The authors express unease that the clamour for “diversity” in contemporary society is infecting the study of Christian origins.  In particular they assert that much contemporary scholarship projects a quite spurious diversity onto the first century.  The diversity argument cannot be unfamiliar to any of us.  According to those making it — step forward Bart Ehrman — it’s as if Jesus never taught anything much and as if anyone who ever claimed the name of Christian must indeed be derived from his teaching.  More specifically, they reject the idea that the Fathers actually follow the teaching of the apostles more than anyone else. 

This seems absurd to anyone familiar with the Fathers.  The point about heretics is that they did not try to follow a teaching handed down from Jesus, but instead made up their own from ideas around in contemporary society.  We know how how heretical teaching changed; how the disciples of Valentinus felt no compunction in changing his teachings in whatever way they chose.  We know how Tertullian lists the schools of philosophy that each plundered for ideas, and contemptuously tells them that the teaching from Jerusalem has nothing to do with the Academy or the Stoa.  Quite why we are supposed to believe that those heretics whom we see being careless about transmitting doctrine in the second century were somehow careful when we cannot see them I don’t know.  We know which groups in ancient society cared about being faithful to the teaching once delivered to the saints, and which did not.

Ehrman has also done his bit to convince people that ancient texts are not transmitted to us.  I’ve met his disciples online, and every one of them has been taught to take up an attitude of obscurantism.  It is more than slightly irritating for those of us interested in ancient texts and transmission to learn that funds for textual criticism, to repair damage so that we can consult texts, are funding a man who is preaching that textual criticism is fundamentally an illusion.  Again the authors attack this, and rightly so.

So it is good to see this book being produced, and the arguments made all seem rather sound to me, in as far as I can tell what they are from the reviews.  to read it.

Tony Burke of Apocryphicity also reviews the book here and here from a position of disagreement with their thesis, and their religion!  But he really tries to be fair, despite his evident loathing, which is nice to see. 

UPDATE: I have corrected the publisher details.  And I’ve found that the book can be obtained very cheaply indeed at Amazon US, and also at Amazon UK if you ignore Amazon and go for the other suppliers on the page, so I have ordered a copy.


6 thoughts on “The heresy of orthodoxy

  1. A slight correction: This book is published by Crossway, not Wheaton College. Crossway is just a few blocks away from the College and has a good relationship with many of the faculty there, but it’s a completely separate entity. Wheaton College doesn’t have a press of its own, although they recently published a book by a retiring faculty member on the American Civil War, and at the library they have been discussing the possibility of future publishing of work by the College community. This would probably not amount to a full-fledged university press, however.

  2. It’s strange — almost anyone I know that tries to mention anything about the Ante-Nicene fathers has absolutely no clue what they are talking about. I’m really surprised at the lack of knowledge people have about these writings when they are that available.

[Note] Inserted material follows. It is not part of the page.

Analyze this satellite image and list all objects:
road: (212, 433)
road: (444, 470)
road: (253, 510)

I suppose the teachings of Christ found in them just aren’t as appealing to some people as a God who wants to give you cars and mansions…

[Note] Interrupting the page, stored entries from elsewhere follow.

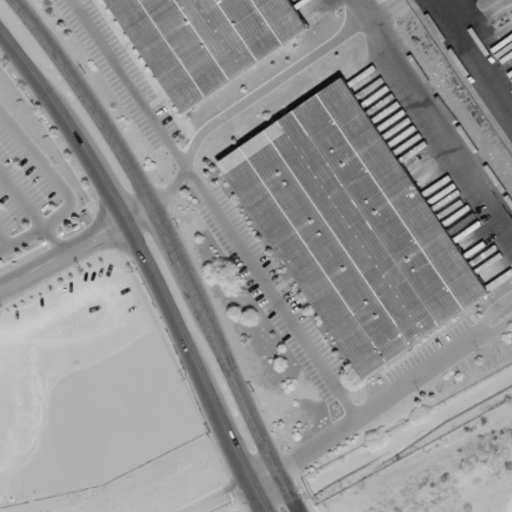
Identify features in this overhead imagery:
building: (504, 1)
building: (203, 40)
building: (209, 40)
road: (245, 102)
road: (431, 118)
road: (62, 189)
road: (214, 208)
building: (353, 227)
building: (357, 230)
road: (54, 241)
road: (168, 246)
road: (75, 248)
road: (147, 263)
road: (394, 392)
road: (263, 482)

  3. …I mean who wants to hear Tertullian talk about how they couldn’t cast a demon out of a women that she acquired at a comedian performance, and proceeded to rebuke the Christians stating, “I had a right to her, she went into my domain.”

  4. I agree that it is strange, but then again it is not strange. It’s fall-out from the modern hijacking of “theology” to mean “Christian-bashing”.

    Every time I see a Christian-bashing programme on the TV — and you *never* see any other reference to Christianity on UK television — then it is always hosted by someone identified as a “theologian”, and it is always stated or insinuated that believing the bible is for the uneducated, and that all educated people think differently. If you want to believe the bible, you must abandon interest in theology specifically and historical investigation etc.

    In truth these are lies. The “theologian” is merely a heretic, and nothing he has to say is theology. Those of us who went to Oxford smile at the second idea.

    But it doesn’t matter. The general impact of these programmes is to mean that Christians are not interested in any of this stuff. And of course that affects patristics, a subject that most people wouldn’t even know exists as anything but “theology” or “history”.

    Likewise it affects papyrology. The excavators at Oxyrhynchus got public funding to find new sayings of Jesus. A mega-church could fund any amount of excavation. But they don’t, because they are told incessantly that doing so is dangerous to the faith.